The OpenTelemetry collector is a software whose main responsibility is to act as a centralised receiving point for all your observability signals like Metrics, Logs and Traces, and forward these signals to your observability tooling of choice. In additon to that, the OpenTelemetry collector can filter and transform the incoming data: more importantly for today’s discussion, it can compute new data from the incoming one. There is a growing trend to compute metrics from traces, with connectors like the spanmetricsconnector or the servicegraphconnector. The fact that the distributed tracing scene is far more standardised around the OpenTelemetry standard compared to the metrics one makes this an appealing idea to also be able to produce a set of standardised metrics, in a language agnostic fashion: that’s exactly how solutions like Grafana Labs Application Observability try to achieve this promise of language agnostic observability solution. While I’m onboard with the idea, I am not convinced that it should be the OpenTelemetry collector responsability to compute these aggregation metrics from the traces.

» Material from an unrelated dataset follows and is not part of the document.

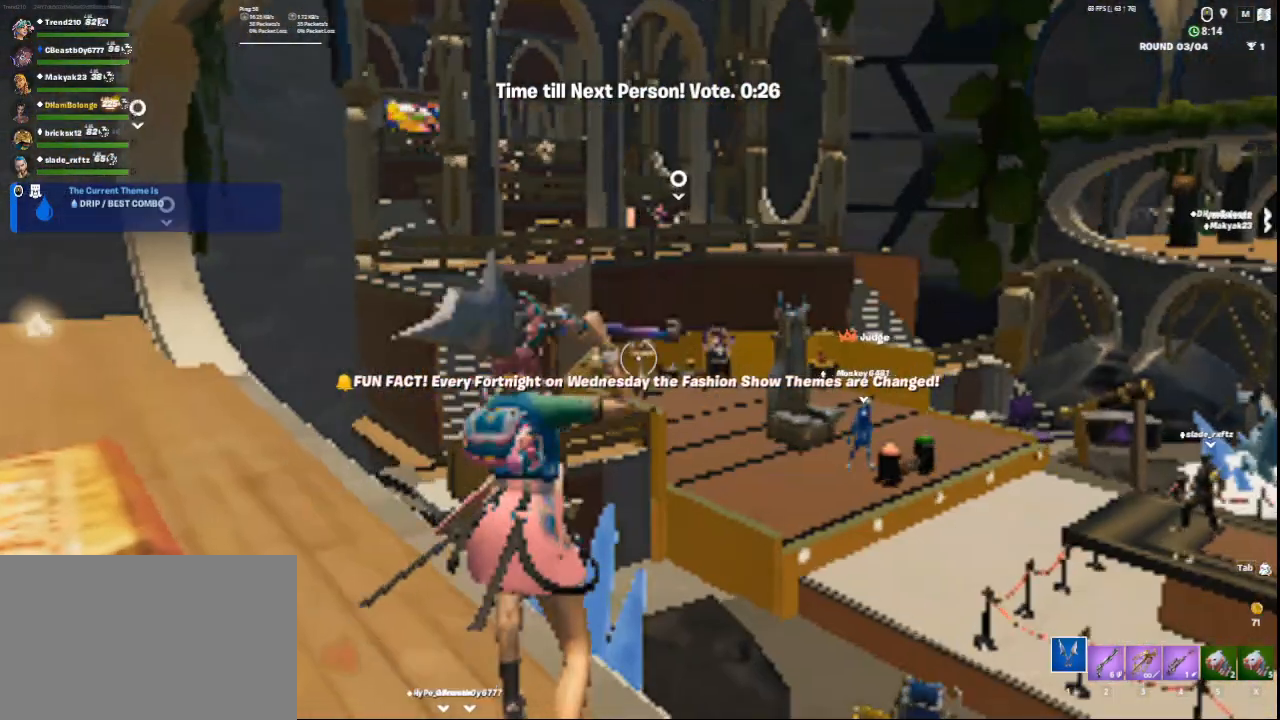
{"keys": ["w"], "mouse": [], "events": []}
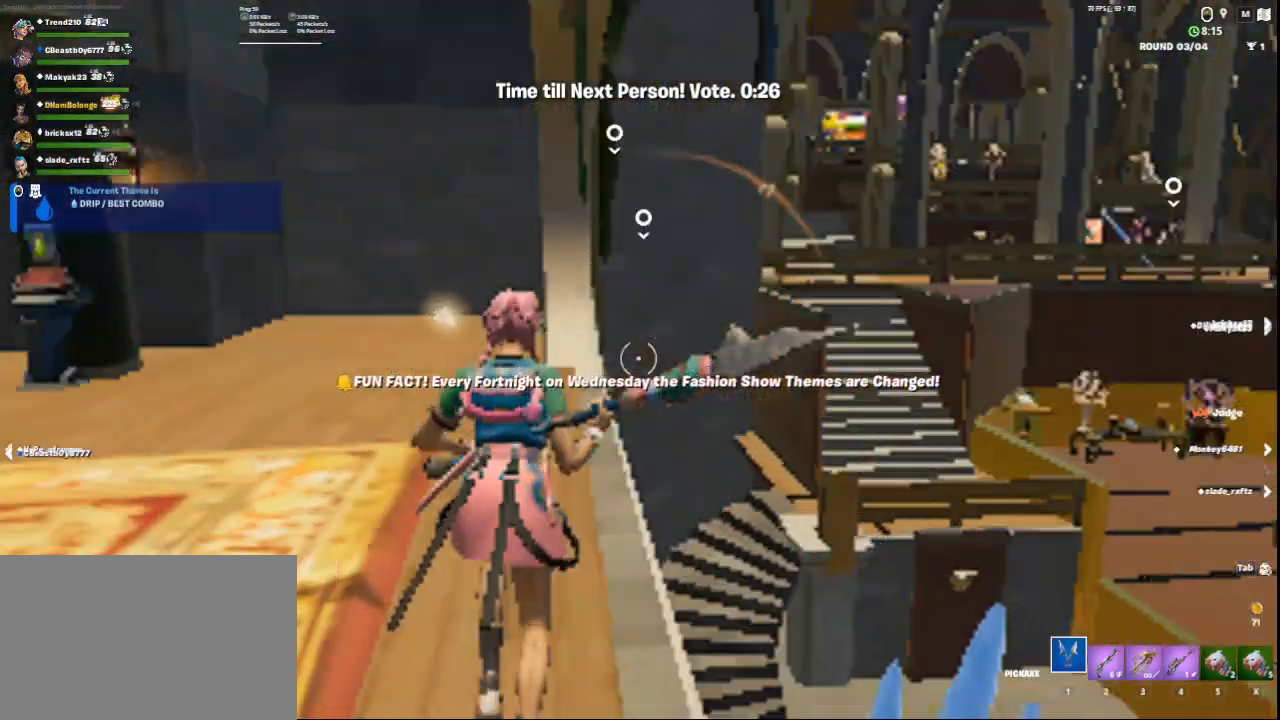
{"keys": ["w"], "mouse": [], "events": [[84, "2", "down"], [209, "2", "up"], [334, "1", "down"], [501, "1", "up"]]}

It all works until it doesn’t

When we’re dealing with little enough data, one instance of the OpenTelemetry collector might be enough to handle the load. In this case, the calculation of metrics from traces will work flawlessy because the instance has all the data at its disposal.

Single instance

But sooner or later your volumes will grow to a point where it’s not feasible to handle all the load with one instance: usually you’ll end up load balancing the traces across different Collector instances, in an architecture similar to this one

Multi instance

Common load balancing strategies for this scenario will route the trace to a given instance based on the traceId: for accurate tail sampling, the instance making a decision to drop or keep a given trace should receive all the spans for the given trace. However, this load balancing strategy is counter productive to compute RED metrics. The problem is that different OpenTelemetry Collector instances will end up receiving spans originating from the same service, and end up generating potentially conflicting metrics that your observability tool of choice might not be able to handle correctly, or might cost you more money to ingest. Let’s try to give an oversimplified example: say your service app1 receives 2 external calls, responding to the first one in 500ms and to the second one in 700ms. This will generate two spans which are load balanced between 2 OpenTelemetry collector instances: each instance will generate the same metric with the same dimension set but different values, violating the Single writer principle.

Single writer principle

This is a known and acknolewedge limitation of the spanmetric processor, for which the recommended workaround for the setup shown in the example would be to add a dimension with an identifier of the OpenTelemetry collector instance generating the metrics. That solves the issue, but now 2 different timeseries are generated instead of one, and this 2 factor is linearly dependent on the number of collector instances you’re running. This will likely have an effect on your observability bill.

But what if we offload these computations from the collector altoghether?

Flink is a well knwon real time analytics tool. In December 2024, the Flink prometheus connector was announced: this connector can be used to remote write metrics resulting from event aggregation in Prometheus format, we could send the traces from the collector to Flink, and do the aggregation in Flink! The architecture zoomed in a single collector instance would look something like this, splitting out completely the sampling pipeline from the aggregation pipeline:

Proposed approach

And zooming a bit out to multiple collector instances

Flink with multiple instances

I built a POC validating this approach that can be found in this GitHub repo. This approach has the following advantages:

  • Flink natively operates in a cluster mode, and the traces can be sharded internally to Flink in a different way than the load balancing done for the collector, since we care about respecting the Single Writer principle and not about sampling.
  • Frees up computing resources from the collector that can do what it does best, collect and forward observabilty signals.